Ellen Johnson Sirleaf was Africa’s first female president when she was elected in 2005. She came to power vowing to empower women in Liberia, whose efforts had helped end the civil war. Her rise has made her a great role model for women across the country. But as her mandate draws to a close, how much has actually changed for women in Liberia?
MONROVIA, LIBERIA (REUTERS) – When Liberia became the first African country to elect a female head of state in 2005, many hoped that the win by Ellen Johnson-Sirleaf, would herald a win for women across the West African nation.
Liberian girls are still among the least educated in the world today.
Only 17 percent of them reach secondary school, compared to just under 40 percent of boys according to figures by the United Nations Development Programme (UNDP).
Lack of school fees in the struggling economy and traditional attitudes towards gender are mostly to blame – many parents still prioritize their sons’ education over those of their daughters.
Sixteen-year-old Bendu is a student at Christian Mennonite School.
“My father is paying my school fees. He has paid the first semester but he says he doesn’t really have the money to pay for the final school fee, so he’s looking for money,” she said.
Johnson-Sirleaf made tackling the education crisis one of her top priorities in office. Last year her administration started outsourcing government schools to private partners.
A recent survey by the Centre for Global Development and Innovations for Poverty Action found pupils at these schools made seven months more progress in English and maths compared with children at public schools.
‘More than Me Academy’ for girls is one of the private partnership institutions in Monrovia. It is tuition free, funded by private sponsors and donors.
For the girls here, just having a woman as president has inspired them.
“People are seeing girls as leaders, they are looking at her saying ‘Oh, if that woman can be a president then i can be a president’. We are looking at the woman, at the president and seeing what she is doing and what we can do, because she has made this nation proof to all nations and all men that women can be better,” said student, Give Fallah.
Johnson-Sirleaf, 78, has many accomplishments to boast during her term in office.
The economy is four times the size it was when she took office in 2005. The gangs of drug addled youths who raped and mutilated their way across the nation during a civil war that ended in 2003 are a vivid but receding memory among other things.
Johnson-Sirleaf inspired women in the workplace too. Liberia’s market women helped get her elected. In 2006, Sirleaf set up a nationwide market women’s fund to support them.
The fund offers training and microcredit to women to expand their businesses.
Korpo Willigie says she now travels across West Africa to trade her traditional wraps.

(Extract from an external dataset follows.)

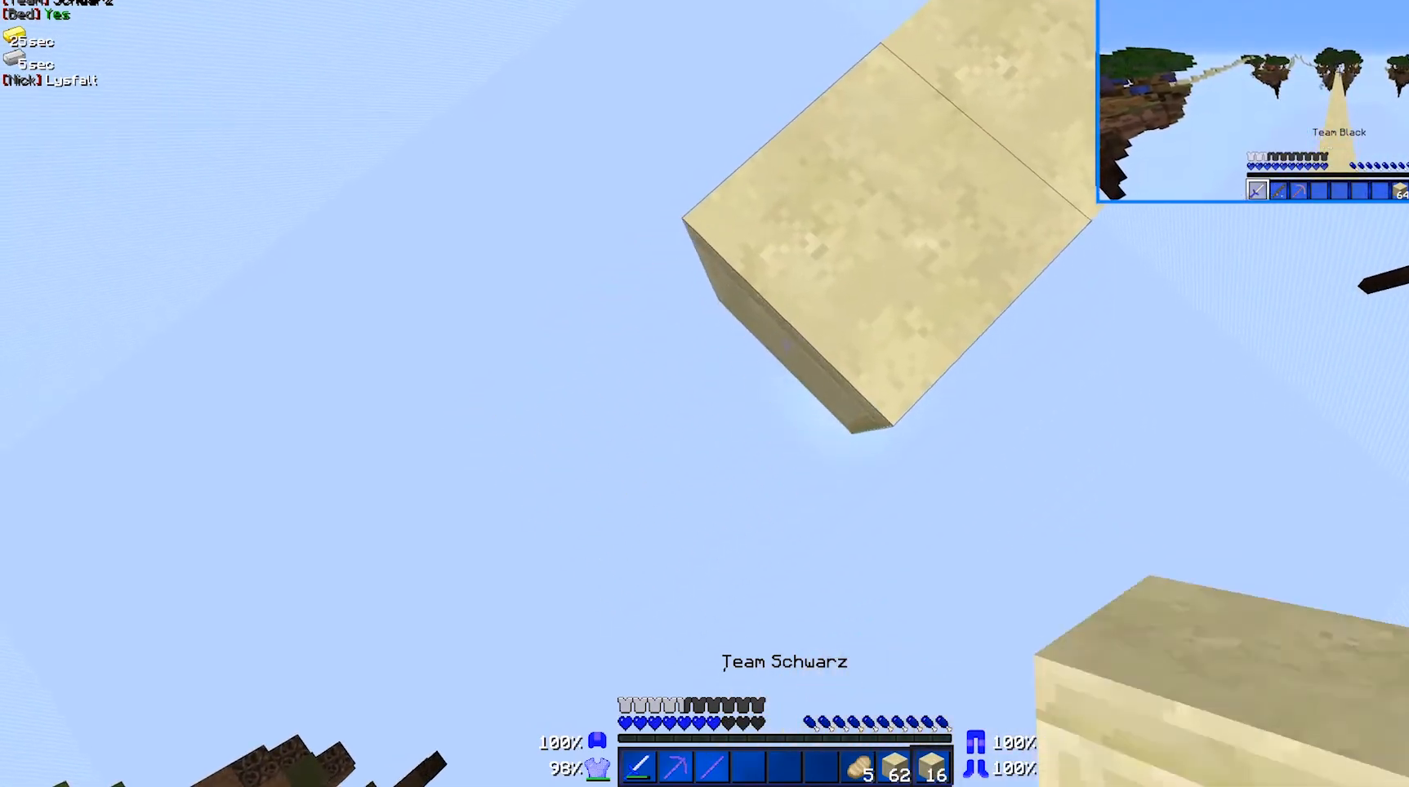
{"keys": ["a", "s"], "mouse": ["right"], "events": [[17, "mouse_right", "down"], [167, "mouse_right", "up"], [417, "mouse_right", "down"]]}
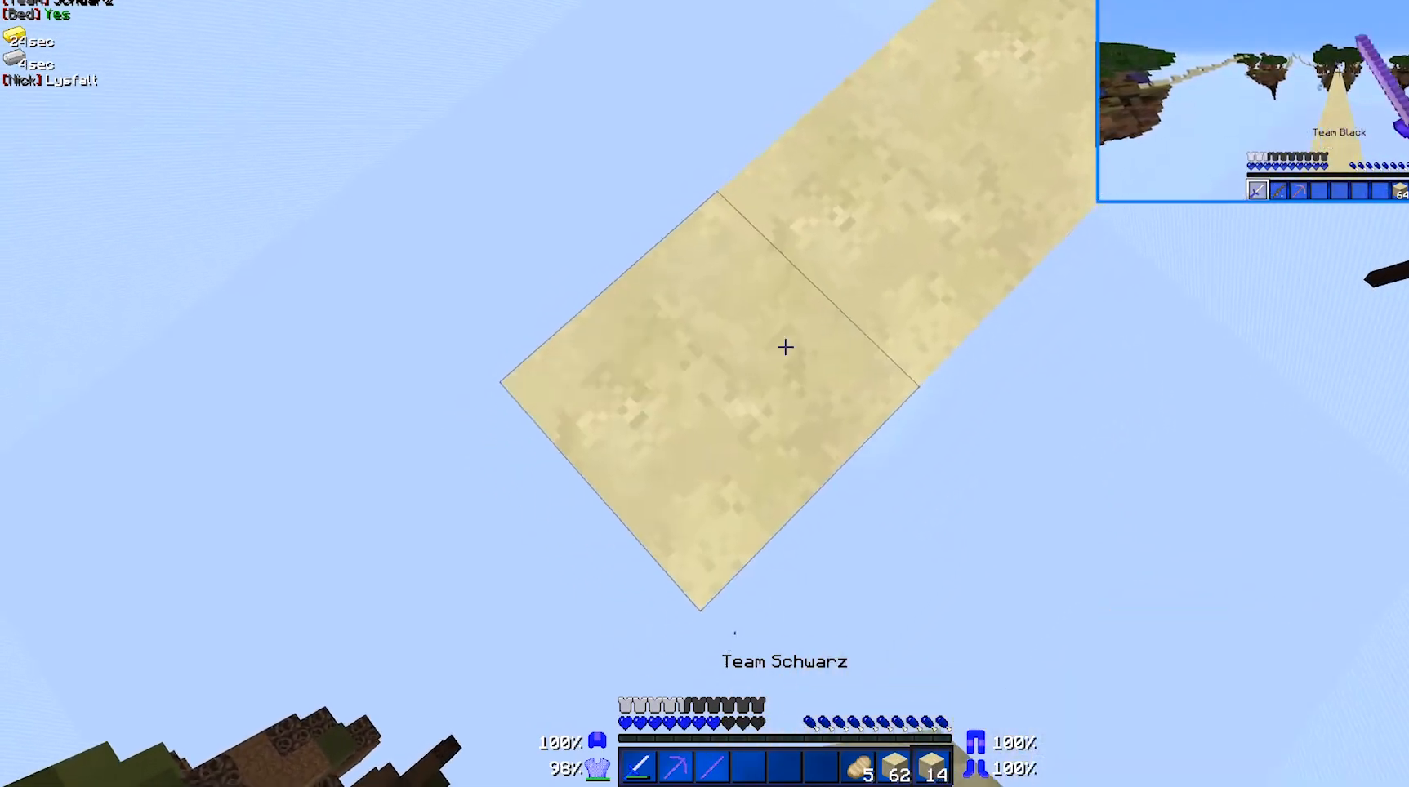
{"keys": ["a", "s"], "mouse": [], "events": [[17, "mouse_right", "up"], [317, "mouse_right", "down"], [417, "mouse_right", "up"]]}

“Women are strong now. Most women are very strong – before women couldn’t do anything. But now women take the lead… most of the time, even in the home, women take the lead,” she said.
But not everyone is convinced by Sirleaf’s efforts for women and girls.
Nobel Peace Prize laureate and women’s activist Leymah Gbowee, who jointly won the Nobel Peace Prize with Sirleaf, says the outgoing president hasn’t done enough to advance women’s rights.
“Maybe the problem we have as women, is that our expectations were very high, and that’s why we feel the disappointment probably more than the other segment of the population. Education, health and justice issues for women – those are the three things I would personally say we haven’t gotten down,” she said.
Liberia also has continuing high rates of rape and sexual abuse, and there is the lack of progress in tackling it.
A 2006 Rape Law is rarely enforced. In 2012, the special criminal court for gender-based violence cases dismissed 93 percent of cases.
Meanwhile a domestic violence bill, submitted in 2015, has been considerably watered down by the legislature – and Sirleaf has still not signed it into law.
“There is no interest… because for many people they see the Domestic Violence Bill as a bill that supports primarily women, so it’s just political will,” Gbowee says.
Julia Duncan-Cassell, the country’s minister for gender, children and social protection, says the president’s efforts were thwarted by the disproportionate ratio of men to women in the legislature.
“We thought that that bill would have had an easy passage. But instead it lingered in the legislature. With almost 4-5 months to elections, everybody said ‘if we pass this bill, nobody will vote for us,” she said.
As the first female president in Africa, Sirleaf was a trailblazer for women. Activists say that the inspiration and change of mindset she has created will outlive her time in office.
She has built the framework, but much remains to be done, particularly in the way of education and justice for Liberian women.